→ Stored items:
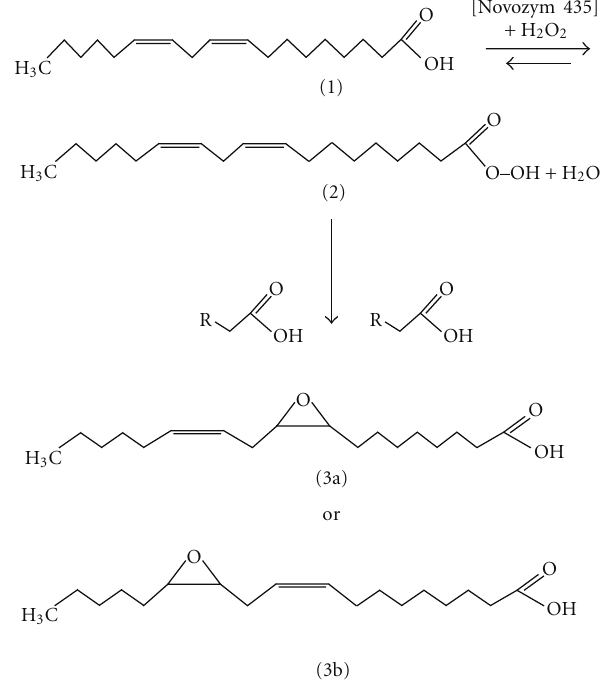
Figure 1: Chemoenzymatic MEOA. Notes: linoleic acid (2); perli- noleic acid (3); 9-10-monoepoxy 12-octadecenoic acid (3a); 12-13- monoepoxy 9-octadecenoic acid (3b).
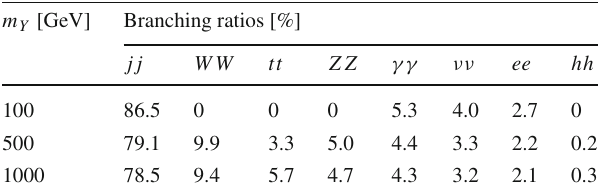
Table 1 Branching ratios of the spin-2 mediator for g SM = 1 and B ( Y 2 → X X ) = 0; jj includes gluons and five flavours of quarks, and νν includes three flavours of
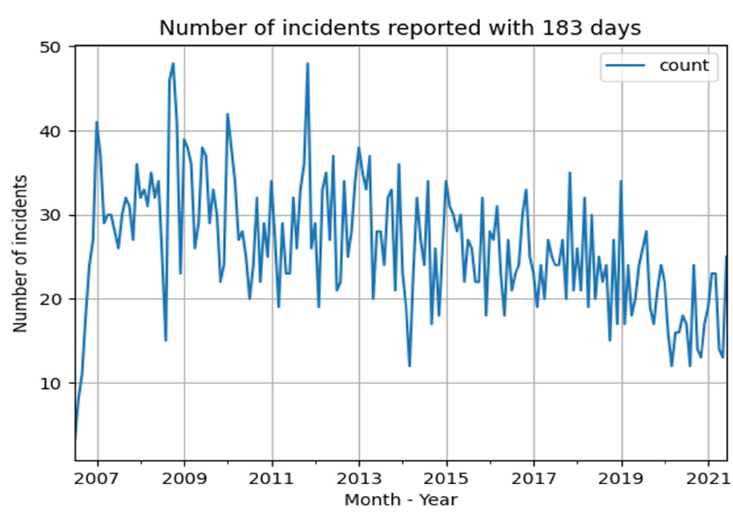
Figure 4. Number of incidents per month, with a reporting time of less than 183 days with date of incident before 1 July 2021.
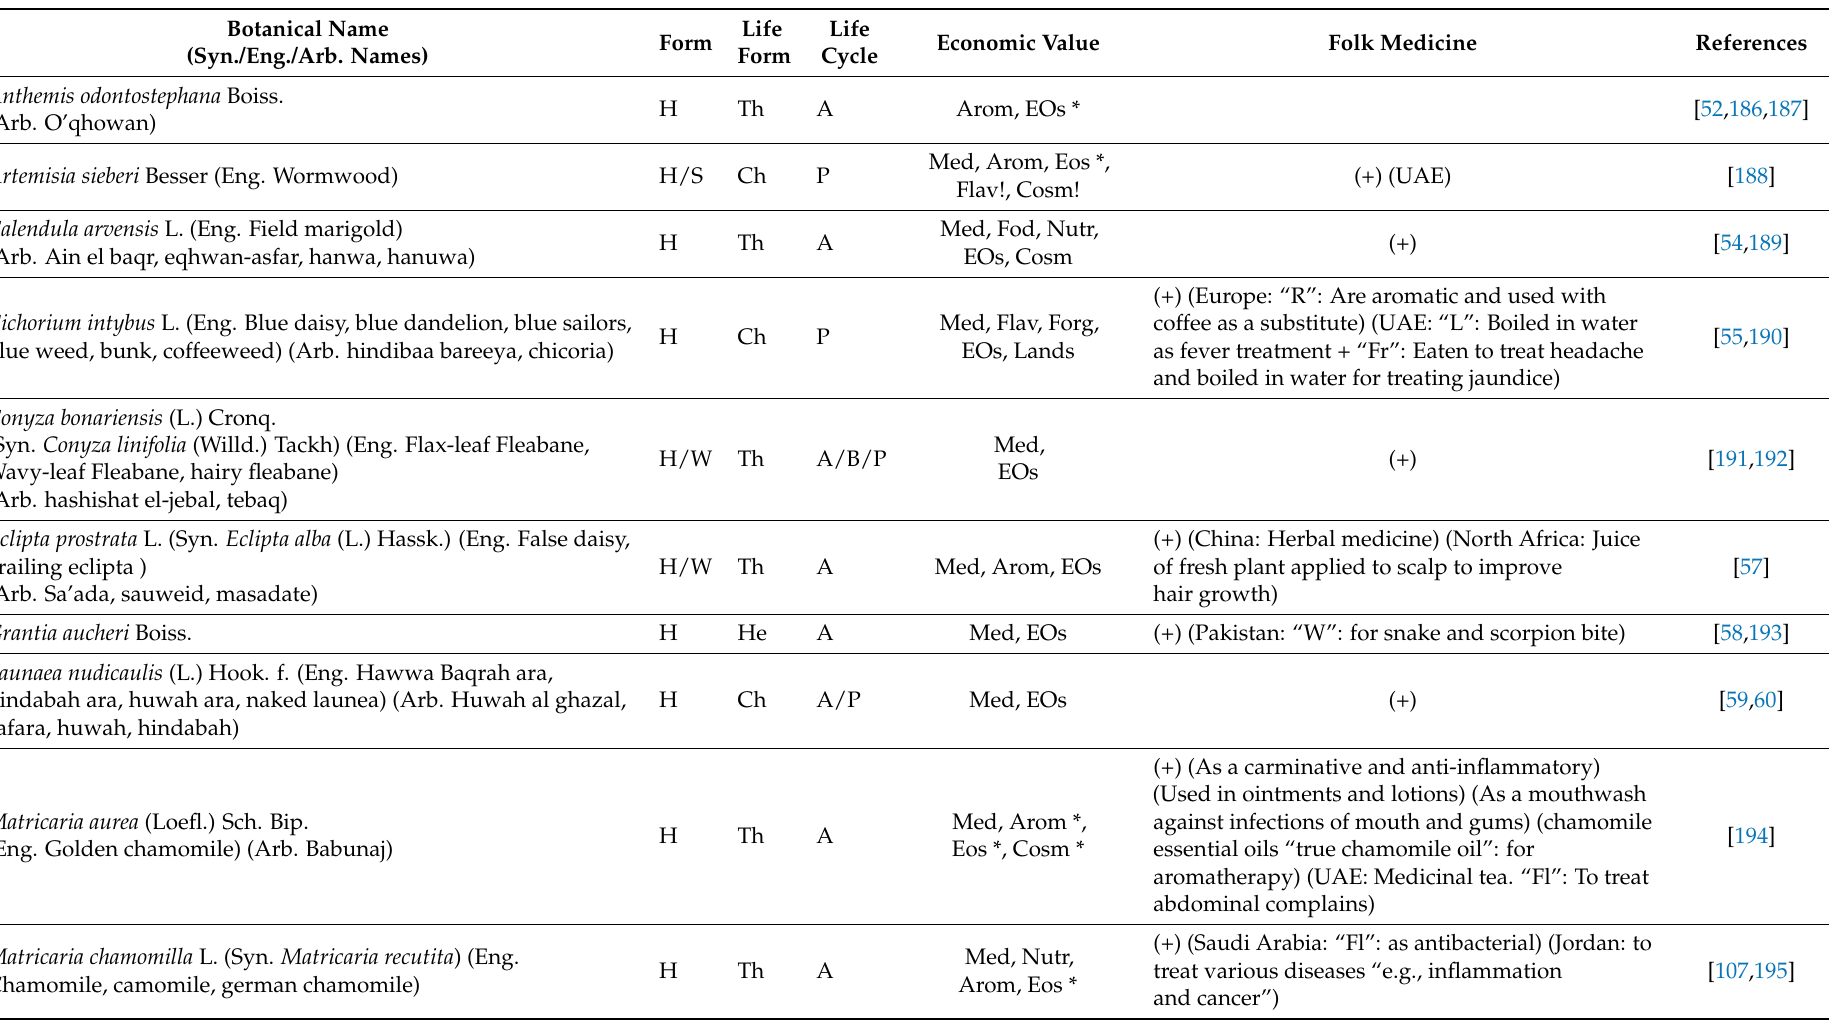
Table 2. The UAE EO-bearing species of Asteraceae/Compositae/Anthemideae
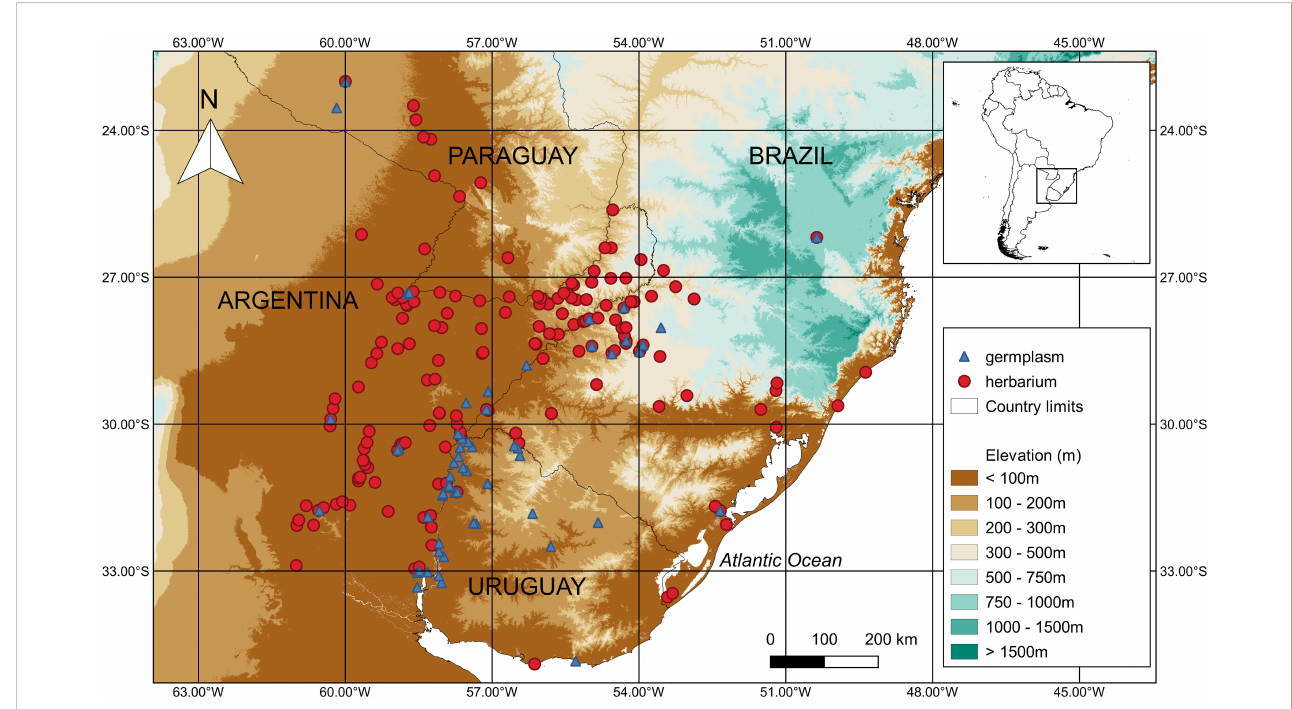
FIGURE 1 Geographical distribution of Solanum malmeanum (Solanaceae) in Southern South America. Occurrence points are represented by red circles for herbarium specimens and blue triangles for accessions in genebanks.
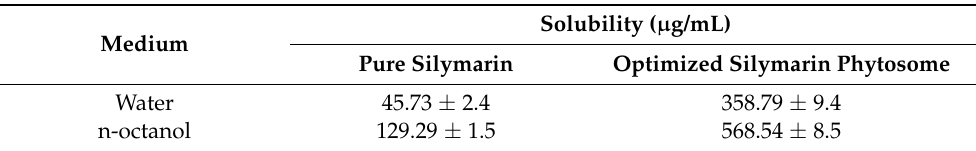
Table 2. Solubility of pure silymarin and optimized silymarin phytosomal formulation in water and phosphate buffer pH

→ EXERCISE DIRECTIONS: The records above are to be restated exactly, with all pictures omitted.

→ FINISHED TASK:
Figure 1: Chemoenzymatic MEOA. Notes: linoleic acid (2); perli- noleic acid (3); 9-10-monoepoxy 12-octadecenoic acid (3a); 12-13- monoepoxy 9-octadecenoic acid (3b).
Table 1 Branching ratios of the spin-2 mediator for g SM = 1 and B ( Y 2 → X X ) = 0; jj includes gluons and five flavours of quarks, and νν includes three flavours of
Figure 4. Number of incidents per month, with a reporting time of less than 183 days with date of incident before 1 July 2021.
Table 2. The UAE EO-bearing species of Asteraceae/Compositae/Anthemideae
FIGURE 1 Geographical distribution of Solanum malmeanum (Solanaceae) in Southern South America. Occurrence points are represented by red circles for herbarium specimens and blue triangles for accessions in genebanks.
Table 2. Solubility of pure silymarin and optimized silymarin phytosomal formulation in water and phosphate buffer pH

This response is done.